After thinking for a long time, I decided to produce the 5th edition of GemFinder using the brand new CJS framework. It's still a project in its infacy but I'm pretty sure about the new features that this program will have (if you like the genre, this is going to be amazing). The huge news is that the software will be crossplatform and totally programmable in it's main components: screen capture -> image analysis -> decision maker -> input repeater.
It works exactly in this way:
- Each component implements a default algorithm to make the program work. If you use the default component, you have to do nothing at all.
- If you are a software developer, you can change the internal code with a JIT language and save the source code in the configuration file. Like a shader, you don't need to build the source code.
- The JIT language is basically C and allow you to dynamically link an external library, so you can implement your own algoritm in another existing language (using directx, opengl, opencl...).
- You are not forced to reprogram all the components by scratch, so you can change only the components you want to.
The "screen capture" is the component that captures a region from the desktop and pass it to the "image analysis" component.
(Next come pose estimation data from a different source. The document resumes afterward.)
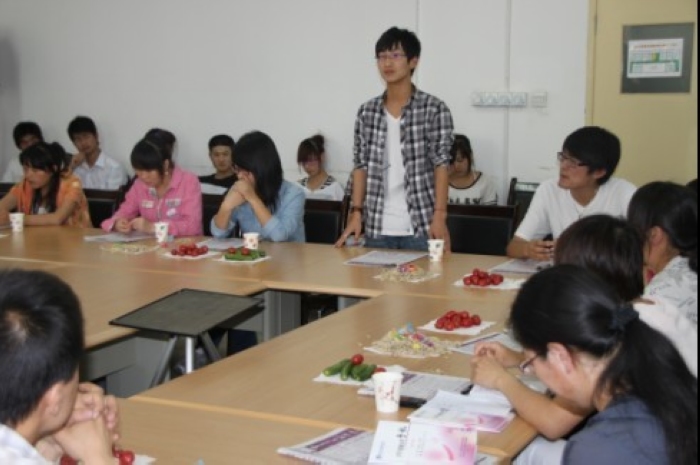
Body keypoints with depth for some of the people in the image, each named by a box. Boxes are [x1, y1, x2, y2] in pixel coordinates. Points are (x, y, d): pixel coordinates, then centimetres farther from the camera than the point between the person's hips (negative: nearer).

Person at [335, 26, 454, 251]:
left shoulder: (434, 109, -4)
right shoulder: (367, 112, 8)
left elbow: (441, 166, -7)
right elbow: (361, 166, 10)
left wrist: (439, 216, -14)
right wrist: (356, 212, 2)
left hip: (420, 228, -3)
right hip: (376, 228, 4)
For instance, the default capture algorithm will use GDI on Windows and xlib on Linux, but you can change it to use other existing APIs for different hardware and operating systems. You can implement the screen capture using desktop duplication on Windows 8 or NvFBC on NVidia / Windows 7 / Linux (the informations about the available operating system and hardware are detected by the software or you can implement the detection by yourself, as you prefer).
The "image analysis" component gets the captured region, extracts sub-images, performs color/space transforms and make comparisons between different sub-images. For example, if the comparison algorithm is not enough, you can create a new one by yourself implementing peak signal noise ratio or structural similarities.
The "decision maker" component gets the informations extracted by images and uses them to make "decisions". You can pass tiles from a tetris game, instruct the component about the rule of the game, implement an artifical intelligence to make decisions and obtain the best score in the shortest time. Of course, you can do it for all the games you want to "play".
The "input repeater" component gets the decisions of before and simulate an input device event to make the artificial intelligence play the game. For instance, you can support a new device or make the mouse movement similar to the one produced by a human hand.